The problem:
Convert the data below into a JSON list of strings with one string per line. Skip any blank lines.

Dataset excerpts:
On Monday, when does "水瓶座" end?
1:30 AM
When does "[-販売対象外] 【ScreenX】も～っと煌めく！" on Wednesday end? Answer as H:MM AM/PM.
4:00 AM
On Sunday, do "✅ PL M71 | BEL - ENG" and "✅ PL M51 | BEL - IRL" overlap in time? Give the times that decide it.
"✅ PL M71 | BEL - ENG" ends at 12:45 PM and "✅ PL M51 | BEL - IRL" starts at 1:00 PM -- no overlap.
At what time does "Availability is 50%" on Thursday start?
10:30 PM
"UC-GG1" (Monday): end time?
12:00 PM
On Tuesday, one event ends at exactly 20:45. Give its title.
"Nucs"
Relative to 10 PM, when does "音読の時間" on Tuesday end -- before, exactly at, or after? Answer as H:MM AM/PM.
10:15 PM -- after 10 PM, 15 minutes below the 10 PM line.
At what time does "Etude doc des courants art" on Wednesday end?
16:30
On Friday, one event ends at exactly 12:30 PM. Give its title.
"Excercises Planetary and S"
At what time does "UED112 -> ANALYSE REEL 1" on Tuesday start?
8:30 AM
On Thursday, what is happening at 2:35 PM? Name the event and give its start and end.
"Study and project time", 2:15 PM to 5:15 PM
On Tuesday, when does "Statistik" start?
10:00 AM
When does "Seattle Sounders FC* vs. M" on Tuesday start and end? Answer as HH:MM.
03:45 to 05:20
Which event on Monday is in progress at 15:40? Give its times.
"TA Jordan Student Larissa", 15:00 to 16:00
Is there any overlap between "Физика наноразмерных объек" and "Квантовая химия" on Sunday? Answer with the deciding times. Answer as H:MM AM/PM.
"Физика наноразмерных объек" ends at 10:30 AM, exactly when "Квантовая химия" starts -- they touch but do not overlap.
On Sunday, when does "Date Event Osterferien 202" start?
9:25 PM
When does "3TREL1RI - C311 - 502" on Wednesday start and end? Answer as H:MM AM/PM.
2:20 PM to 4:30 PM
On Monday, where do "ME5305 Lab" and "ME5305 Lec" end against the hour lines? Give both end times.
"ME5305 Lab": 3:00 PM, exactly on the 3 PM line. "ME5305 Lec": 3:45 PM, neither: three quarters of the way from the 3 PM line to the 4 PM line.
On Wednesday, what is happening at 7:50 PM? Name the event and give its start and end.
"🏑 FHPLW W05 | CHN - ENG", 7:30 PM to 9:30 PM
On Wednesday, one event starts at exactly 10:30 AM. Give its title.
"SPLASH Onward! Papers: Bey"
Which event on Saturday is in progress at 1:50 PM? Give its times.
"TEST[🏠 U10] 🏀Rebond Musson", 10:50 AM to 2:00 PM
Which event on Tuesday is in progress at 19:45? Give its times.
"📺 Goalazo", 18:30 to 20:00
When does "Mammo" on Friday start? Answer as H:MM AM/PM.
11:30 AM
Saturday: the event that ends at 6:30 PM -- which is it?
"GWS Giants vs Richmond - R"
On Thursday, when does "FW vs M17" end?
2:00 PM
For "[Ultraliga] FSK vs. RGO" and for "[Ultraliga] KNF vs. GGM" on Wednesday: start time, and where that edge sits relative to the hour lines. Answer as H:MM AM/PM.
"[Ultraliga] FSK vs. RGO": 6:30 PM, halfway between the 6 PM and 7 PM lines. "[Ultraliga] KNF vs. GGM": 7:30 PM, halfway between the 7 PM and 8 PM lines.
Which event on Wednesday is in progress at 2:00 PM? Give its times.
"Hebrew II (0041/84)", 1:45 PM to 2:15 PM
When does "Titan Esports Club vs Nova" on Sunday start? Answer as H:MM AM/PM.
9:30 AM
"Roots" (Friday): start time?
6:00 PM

Response to the task:
[
  "On Monday, when does \"水瓶座\" end?",
  "1:30 AM",
  "When does \"[-販売対象外] 【ScreenX】も～っと煌めく！\" on Wednesday end? Answer as H:MM AM/PM.",
  "4:00 AM",
  "On Sunday, do \"✅ PL M71 | BEL - ENG\" and \"✅ PL M51 | BEL - IRL\" overlap in time? Give the times that decide it.",
  "\"✅ PL M71 | BEL - ENG\" ends at 12:45 PM and \"✅ PL M51 | BEL - IRL\" starts at 1:00 PM -- no overlap.",
  "At what time does \"Availability is 50%\" on Thursday start?",
  "10:30 PM",
  "\"UC-GG1\" (Monday): end time?",
  "12:00 PM",
  "On Tuesday, one event ends at exactly 20:45. Give its title.",
  "\"Nucs\"",
  "Relative to 10 PM, when does \"音読の時間\" on Tuesday end -- before, exactly at, or after? Answer as H:MM AM/PM.",
  "10:15 PM -- after 10 PM, 15 minutes below the 10 PM line.",
  "At what time does \"Etude doc des courants art\" on Wednesday end?",
  "16:30",
  "On Friday, one event ends at exactly 12:30 PM. Give its title.",
  "\"Excercises Planetary and S\"",
  "At what time does \"UED112 -> ANALYSE REEL 1\" on Tuesday start?",
  "8:30 AM",
  "On Thursday, what is happening at 2:35 PM? Name the event and give its start and end.",
  "\"Study and project time\", 2:15 PM to 5:15 PM",
  "On Tuesday, when does \"Statistik\" start?",
  "10:00 AM",
  "When does \"Seattle Sounders FC* vs. M\" on Tuesday start and end? Answer as HH:MM.",
  "03:45 to 05:20",
  "Which event on Monday is in progress at 15:40? Give its times.",
  "\"TA Jordan Student Larissa\", 15:00 to 16:00",
  "Is there any overlap between \"Физика наноразмерных объек\" and \"Квантовая химия\" on Sunday? Answer with the deciding times. Answer as H:MM AM/PM.",
  "\"Физика наноразмерных объек\" ends at 10:30 AM, exactly when \"Квантовая химия\" starts -- they touch but do not overlap.",
  "On Sunday, when does \"Date Event Osterferien 202\" start?",
  "9:25 PM",
  "When does \"3TREL1RI - C311 - 502\" on Wednesday start and end? Answer as H:MM AM/PM.",
  "2:20 PM to 4:30 PM",
  "On Monday, where do \"ME5305 Lab\" and \"ME5305 Lec\" end against the hour lines? Give both end times.",
  "\"ME5305 Lab\": 3:00 PM, exactly on the 3 PM line. \"ME5305 Lec\": 3:45 PM, neither: three quarters of the way from the 3 PM line to the 4 PM line.",
  "On Wednesday, what is happening at 7:50 PM? Name the event and give its start and end.",
  "\"🏑 FHPLW W05 | CHN - ENG\", 7:30 PM to 9:30 PM",
  "On Wednesday, one event starts at exactly 10:30 AM. Give its title.",
  "\"SPLASH Onward! Papers: Bey\"",
  "Which event on Saturday is in progress at 1:50 PM? Give its times.",
  "\"TEST[🏠 U10] 🏀Rebond Musson\", 10:50 AM to 2:00 PM",
  "Which event on Tuesday is in progress at 19:45? Give its times.",
  "\"📺 Goalazo\", 18:30 to 20:00",
  "When does \"Mammo\" on Friday start? Answer as H:MM AM/PM.",
  "11:30 AM",
  "Saturday: the event that ends at 6:30 PM -- which is it?",
  "\"GWS Giants vs Richmond - R\"",
  "On Thursday, when does \"FW vs M17\" end?",
  "2:00 PM",
  "For \"[Ultraliga] FSK vs. RGO\" and for \"[Ultraliga] KNF vs. GGM\" on Wednesday: start time, and where that edge sits relative to the hour lines. Answer as H:MM AM/PM.",
  "\"[Ultraliga] FSK vs. RGO\": 6:30 PM, halfway between the 6 PM and 7 PM lines. \"[Ultraliga] KNF vs. GGM\": 7:30 PM, halfway between the 7 PM and 8 PM lines.",
  "Which event on Wednesday is in progress at 2:00 PM? Give its times.",
  "\"Hebrew II (0041/84)\", 1:45 PM to 2:15 PM",
  "When does \"Titan Esports Club vs Nova\" on Sunday start? Answer as H:MM AM/PM.",
  "9:30 AM",
  "\"Roots\" (Friday): start time?",
  "6:00 PM"
]